IRELAND: Nigerian Family Win Last-Minute Fight to Halt Deportation
The High Court blocked the deportation of Nigerian woman Pamela Izevbekhai and her two daughters yesterday.
Mr Justice John Edwards granted Ms Izevbekhai an injunction on the grounds that her lawyers are seeking to challenge a Department of Justice decision that she did not have grounds to seek a subsidiary protection order to allow her to remain in this country.
The injunction was granted pending the outcome of the proceedings.
She had sought the ruling to prevent the deportation, which was due to take place early next week, of herself and her two daughters, Naomi (7) and Jemima (5), on grounds of fear of female genital mutilation in Nigeria.
Last week, the family lost a lengthy legal battle when the High Court upheld the deportation orders.
Yesterday, Mel Christle, counsel, for Ms Izevbekhai, said that they were seeking leave to judicially review a decision by the Minister for Justice that Ms Izevbekhai did not have grounds to seek a Subsidiary Protection Order.

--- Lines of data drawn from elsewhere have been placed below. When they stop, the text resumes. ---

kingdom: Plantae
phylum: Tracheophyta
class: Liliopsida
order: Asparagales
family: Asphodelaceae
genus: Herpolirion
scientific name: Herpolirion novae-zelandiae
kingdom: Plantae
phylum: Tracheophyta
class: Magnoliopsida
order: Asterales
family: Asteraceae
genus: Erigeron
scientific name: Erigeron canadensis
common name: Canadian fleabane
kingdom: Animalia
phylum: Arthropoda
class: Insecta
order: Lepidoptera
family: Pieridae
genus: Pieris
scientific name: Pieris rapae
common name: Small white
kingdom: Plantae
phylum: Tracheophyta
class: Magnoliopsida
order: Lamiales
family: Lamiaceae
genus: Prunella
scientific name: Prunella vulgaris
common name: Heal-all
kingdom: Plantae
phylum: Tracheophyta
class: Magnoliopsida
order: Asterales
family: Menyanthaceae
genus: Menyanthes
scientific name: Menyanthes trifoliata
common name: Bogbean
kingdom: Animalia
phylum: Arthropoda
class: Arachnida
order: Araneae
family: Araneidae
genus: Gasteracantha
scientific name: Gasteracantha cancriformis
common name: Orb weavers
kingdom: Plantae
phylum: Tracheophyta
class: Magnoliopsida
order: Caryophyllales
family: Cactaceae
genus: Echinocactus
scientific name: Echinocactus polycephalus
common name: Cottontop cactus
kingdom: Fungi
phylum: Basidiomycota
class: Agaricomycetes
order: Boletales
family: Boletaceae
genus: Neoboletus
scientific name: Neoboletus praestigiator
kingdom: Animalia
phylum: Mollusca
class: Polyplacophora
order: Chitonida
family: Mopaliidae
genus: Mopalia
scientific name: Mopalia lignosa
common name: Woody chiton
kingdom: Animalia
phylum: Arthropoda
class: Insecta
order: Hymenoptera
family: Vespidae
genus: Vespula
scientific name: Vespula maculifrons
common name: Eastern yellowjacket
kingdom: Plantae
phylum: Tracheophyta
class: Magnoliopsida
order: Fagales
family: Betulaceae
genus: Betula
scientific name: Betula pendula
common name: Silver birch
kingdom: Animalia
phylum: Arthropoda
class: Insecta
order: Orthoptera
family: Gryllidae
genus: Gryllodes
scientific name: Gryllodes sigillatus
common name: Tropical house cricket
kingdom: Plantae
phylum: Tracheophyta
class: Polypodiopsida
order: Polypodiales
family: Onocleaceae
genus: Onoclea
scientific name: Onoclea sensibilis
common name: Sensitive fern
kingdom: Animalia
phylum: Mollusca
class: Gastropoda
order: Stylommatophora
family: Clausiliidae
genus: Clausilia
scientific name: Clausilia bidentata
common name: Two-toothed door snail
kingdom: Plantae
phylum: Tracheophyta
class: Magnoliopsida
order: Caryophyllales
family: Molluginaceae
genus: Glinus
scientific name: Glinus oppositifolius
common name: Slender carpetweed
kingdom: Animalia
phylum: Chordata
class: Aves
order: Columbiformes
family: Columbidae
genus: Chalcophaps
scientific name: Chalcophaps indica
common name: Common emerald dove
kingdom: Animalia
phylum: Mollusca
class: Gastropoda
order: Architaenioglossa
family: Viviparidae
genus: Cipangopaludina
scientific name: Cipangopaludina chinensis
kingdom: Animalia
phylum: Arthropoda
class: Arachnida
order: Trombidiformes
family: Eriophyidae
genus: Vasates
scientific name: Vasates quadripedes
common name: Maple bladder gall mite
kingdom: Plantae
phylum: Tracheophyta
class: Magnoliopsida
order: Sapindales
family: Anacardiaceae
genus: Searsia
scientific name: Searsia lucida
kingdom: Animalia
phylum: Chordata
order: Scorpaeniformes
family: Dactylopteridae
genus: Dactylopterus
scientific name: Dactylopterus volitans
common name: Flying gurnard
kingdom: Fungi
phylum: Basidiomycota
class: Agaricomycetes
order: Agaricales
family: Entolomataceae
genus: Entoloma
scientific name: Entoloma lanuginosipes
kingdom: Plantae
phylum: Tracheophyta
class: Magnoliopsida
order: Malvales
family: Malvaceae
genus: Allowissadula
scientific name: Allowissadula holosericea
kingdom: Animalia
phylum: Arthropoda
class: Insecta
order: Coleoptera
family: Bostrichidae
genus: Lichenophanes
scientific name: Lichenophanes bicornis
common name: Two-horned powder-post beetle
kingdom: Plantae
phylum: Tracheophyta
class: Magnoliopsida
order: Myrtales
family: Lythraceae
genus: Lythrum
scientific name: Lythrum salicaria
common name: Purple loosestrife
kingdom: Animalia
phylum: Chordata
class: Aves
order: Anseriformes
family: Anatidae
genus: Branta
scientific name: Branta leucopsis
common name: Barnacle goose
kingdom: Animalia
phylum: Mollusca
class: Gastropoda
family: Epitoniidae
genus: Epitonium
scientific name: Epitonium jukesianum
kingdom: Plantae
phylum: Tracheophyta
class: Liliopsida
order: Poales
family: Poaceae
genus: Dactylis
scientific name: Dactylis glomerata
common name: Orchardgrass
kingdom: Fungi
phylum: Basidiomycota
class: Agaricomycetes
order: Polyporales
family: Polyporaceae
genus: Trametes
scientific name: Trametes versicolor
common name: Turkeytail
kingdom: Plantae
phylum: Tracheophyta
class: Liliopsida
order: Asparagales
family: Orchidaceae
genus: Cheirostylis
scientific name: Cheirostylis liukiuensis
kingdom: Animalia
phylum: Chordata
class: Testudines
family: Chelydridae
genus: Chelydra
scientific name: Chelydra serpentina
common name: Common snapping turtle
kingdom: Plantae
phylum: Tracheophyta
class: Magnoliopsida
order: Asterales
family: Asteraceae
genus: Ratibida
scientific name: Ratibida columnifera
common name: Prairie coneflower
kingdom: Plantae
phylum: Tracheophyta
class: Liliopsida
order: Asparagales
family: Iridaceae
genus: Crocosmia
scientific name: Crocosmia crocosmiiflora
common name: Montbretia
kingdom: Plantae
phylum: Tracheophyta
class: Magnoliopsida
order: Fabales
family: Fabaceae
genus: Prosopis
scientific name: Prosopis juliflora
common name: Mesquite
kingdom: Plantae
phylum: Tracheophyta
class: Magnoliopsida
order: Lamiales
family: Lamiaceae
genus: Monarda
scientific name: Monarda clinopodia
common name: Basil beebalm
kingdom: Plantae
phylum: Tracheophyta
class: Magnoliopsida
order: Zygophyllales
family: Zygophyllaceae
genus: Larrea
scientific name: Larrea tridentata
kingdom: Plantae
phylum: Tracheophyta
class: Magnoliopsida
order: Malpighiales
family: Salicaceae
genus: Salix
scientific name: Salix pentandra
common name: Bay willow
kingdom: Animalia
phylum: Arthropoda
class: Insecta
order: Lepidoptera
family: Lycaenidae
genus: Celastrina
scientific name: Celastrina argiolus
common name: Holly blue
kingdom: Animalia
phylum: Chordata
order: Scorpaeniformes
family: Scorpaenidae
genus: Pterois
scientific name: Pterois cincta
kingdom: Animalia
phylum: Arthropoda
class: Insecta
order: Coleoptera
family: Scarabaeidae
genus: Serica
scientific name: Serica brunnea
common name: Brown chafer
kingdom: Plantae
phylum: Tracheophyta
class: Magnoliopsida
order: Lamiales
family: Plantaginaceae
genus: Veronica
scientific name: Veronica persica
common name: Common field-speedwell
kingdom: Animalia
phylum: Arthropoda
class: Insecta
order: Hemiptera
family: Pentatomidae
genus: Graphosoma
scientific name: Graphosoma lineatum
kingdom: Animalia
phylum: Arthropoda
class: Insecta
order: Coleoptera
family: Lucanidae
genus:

Mr Christle said his client was seeking to have that decision quashed on the grounds that it was "irrational", "inappropriate" and "an error in law".
In granting leave to appeal, Mr Justice Edwards said that he was satisfied that an arguable case had been made on behalf of Ms Izevbekhai and her children.
He said that reasons were not given by the minister as to why there were "no grounds" that would allow him exercise his discretion in the matter and grant her such an order.
The judge said that a process which greatly affects the lives of applicants "must be transparent". He said the case would return to court again on April 7.
Both Ms Izevbekhai and her daughter had been moved from Sligo to a pre-deportation facility in north Dublin on Wednesday.
During earlier proceedings Ms Izevbekhai had said she had already lost a baby daughter as a result of the "torture" of female genital mutilation in Nigeria and feared for the lives of her other two daughters if the family is deported.
Ms Izevbekhai had said she had left Nigeria in January 2005 because she was in fear for her life and particularly for the lives of her infant daughter.
And she received support last night from human rights organisation, Amnesty International, which claimed the Nigerian state could not protect the children.
In a strongly worded statement, the organisation pointed out that Naomi and Jemima "are at risk of being forcibly subjected to female genital mutilation."